The photos above give some of the flavor of the event, but this 3 minute video really brings it to life. If you are reading this, it is worth the time to watch! Listen for the joy of the funeral procession. Torajans embrace death and celebrate it from the day they are born.

During the funeral season, there are many such funerals happening every day. Our guide said he thought there were at least 6 simultaneous funerals this week, though sometimes there are as many as 20. Indeed, most of the villages we walked or drove through were totally vacant and businesses closed. Everyone had gone to one of these funerals to celebrate the passing of some village member.

With that many funerals happening, it was not unusual to stumble upon one quite by accident. That is what happened with the funeral procession this post opened with above. It is also what happened here, when we came across Day 1 of another funeral. This is the day when the deceased officially transforms from “sick” to “dead” and is brought to the top of a tower to preside over his funeral. This is also the day in which buffalo are sacrificed in his honor — 32 buffalo in this instance.

While we were there, the buffalo were brought in (upper-left), and then gathered on the main common grounds (center). The guests were seated, and then a moderator spoke at length (in Malaysian, so we had no idea what he was saying), and then… nothing…

We learned later that the people were still negotiating how many animals would be sacrificed on which days and what the detailed schedule of events would be. Several of our group had already been seated inside the guest quarters. We decided to move on though, as there was no clear timeframe when the festivities would continue. It is not unusual for schedules to be changed, and even cancelled in some cases. For example, we had been scheduled to attend a different funeral, but one of the guests passed away enroute, so the entire funeral was postponed for an undetermined length of time.

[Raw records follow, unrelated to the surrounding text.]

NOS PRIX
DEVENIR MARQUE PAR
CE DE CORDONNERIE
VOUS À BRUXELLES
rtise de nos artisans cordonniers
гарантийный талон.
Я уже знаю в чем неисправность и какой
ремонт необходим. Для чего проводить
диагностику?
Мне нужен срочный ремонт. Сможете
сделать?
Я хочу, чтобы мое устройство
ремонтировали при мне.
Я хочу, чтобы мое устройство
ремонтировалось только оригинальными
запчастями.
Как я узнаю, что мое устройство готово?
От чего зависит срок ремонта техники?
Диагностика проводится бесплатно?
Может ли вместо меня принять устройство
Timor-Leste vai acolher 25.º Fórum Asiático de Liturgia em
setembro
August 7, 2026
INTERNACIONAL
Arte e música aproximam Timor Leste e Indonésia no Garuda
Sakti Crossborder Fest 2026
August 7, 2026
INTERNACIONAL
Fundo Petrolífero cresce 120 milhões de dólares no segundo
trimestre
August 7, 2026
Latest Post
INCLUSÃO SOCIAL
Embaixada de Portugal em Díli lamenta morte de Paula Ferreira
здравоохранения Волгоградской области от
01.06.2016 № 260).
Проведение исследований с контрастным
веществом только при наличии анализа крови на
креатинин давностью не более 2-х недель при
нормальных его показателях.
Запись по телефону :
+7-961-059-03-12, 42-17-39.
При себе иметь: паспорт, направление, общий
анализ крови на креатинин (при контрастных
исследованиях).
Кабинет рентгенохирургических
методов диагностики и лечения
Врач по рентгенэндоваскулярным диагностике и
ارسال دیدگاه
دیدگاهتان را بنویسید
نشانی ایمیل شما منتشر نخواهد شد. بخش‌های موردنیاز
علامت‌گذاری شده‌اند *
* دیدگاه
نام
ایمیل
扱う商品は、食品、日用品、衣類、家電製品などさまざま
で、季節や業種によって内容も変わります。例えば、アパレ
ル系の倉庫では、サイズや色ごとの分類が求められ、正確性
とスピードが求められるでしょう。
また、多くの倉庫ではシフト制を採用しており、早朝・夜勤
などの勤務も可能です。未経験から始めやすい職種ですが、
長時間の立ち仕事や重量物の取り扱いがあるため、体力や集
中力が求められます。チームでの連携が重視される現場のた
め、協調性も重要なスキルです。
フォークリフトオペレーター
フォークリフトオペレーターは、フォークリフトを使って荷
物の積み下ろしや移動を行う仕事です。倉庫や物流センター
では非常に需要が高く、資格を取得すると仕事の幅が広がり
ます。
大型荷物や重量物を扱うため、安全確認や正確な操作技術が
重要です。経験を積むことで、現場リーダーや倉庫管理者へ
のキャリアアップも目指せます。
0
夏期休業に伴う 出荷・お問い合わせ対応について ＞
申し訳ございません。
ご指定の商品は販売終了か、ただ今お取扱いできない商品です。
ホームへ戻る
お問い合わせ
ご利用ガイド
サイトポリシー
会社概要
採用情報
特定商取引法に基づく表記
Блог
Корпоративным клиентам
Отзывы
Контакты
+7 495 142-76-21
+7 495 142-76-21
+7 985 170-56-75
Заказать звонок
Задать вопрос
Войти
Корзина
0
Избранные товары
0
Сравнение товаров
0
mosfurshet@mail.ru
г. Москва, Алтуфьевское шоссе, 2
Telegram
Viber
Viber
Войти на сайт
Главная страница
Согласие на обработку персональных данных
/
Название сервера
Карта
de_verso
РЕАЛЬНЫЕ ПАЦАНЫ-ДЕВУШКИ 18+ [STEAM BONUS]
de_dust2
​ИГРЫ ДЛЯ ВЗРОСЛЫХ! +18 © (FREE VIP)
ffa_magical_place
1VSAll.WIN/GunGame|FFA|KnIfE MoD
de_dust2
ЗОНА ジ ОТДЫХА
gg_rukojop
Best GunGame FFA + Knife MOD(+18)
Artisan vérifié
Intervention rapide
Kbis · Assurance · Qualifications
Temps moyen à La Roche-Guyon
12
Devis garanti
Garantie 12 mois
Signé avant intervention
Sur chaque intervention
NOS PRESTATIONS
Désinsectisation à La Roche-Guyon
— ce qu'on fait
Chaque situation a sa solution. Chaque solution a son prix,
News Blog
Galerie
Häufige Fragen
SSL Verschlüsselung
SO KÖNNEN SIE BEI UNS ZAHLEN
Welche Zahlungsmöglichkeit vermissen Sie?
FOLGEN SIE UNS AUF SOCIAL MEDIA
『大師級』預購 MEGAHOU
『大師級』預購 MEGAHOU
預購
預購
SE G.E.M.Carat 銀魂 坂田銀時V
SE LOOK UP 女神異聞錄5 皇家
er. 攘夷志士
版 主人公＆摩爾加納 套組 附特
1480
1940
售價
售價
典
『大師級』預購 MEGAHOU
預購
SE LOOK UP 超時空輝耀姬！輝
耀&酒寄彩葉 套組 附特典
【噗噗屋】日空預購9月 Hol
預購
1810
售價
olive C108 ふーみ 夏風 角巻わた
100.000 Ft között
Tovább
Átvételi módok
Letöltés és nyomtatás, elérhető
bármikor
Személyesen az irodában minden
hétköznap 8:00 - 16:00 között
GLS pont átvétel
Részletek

The local market in Toraja was huge. Since we have seen many such markets, we tried to capture the differences. In this market, there were many dried fish, peppers, banana-wrapped products and fish we have not seen in other markets.

Unique to this market were two active chicken production operations. Hordes of live chickens were retrieved from a pen (upper-left), boiled in large hot pots (upper-center), feathers plucked in an automated spinning pot (lower-left), cleaned (upper-right), roasted with propane torches (lower-center), and then cut up for restaurants (lower-right).

The vendors of raw whole chicken vendors very carefully and tastefully placed the heads and feet in an orderly design (center).

The production photos of the prior block barely let you feel what this part of the market was like. Watch this 45 second video better understand the process.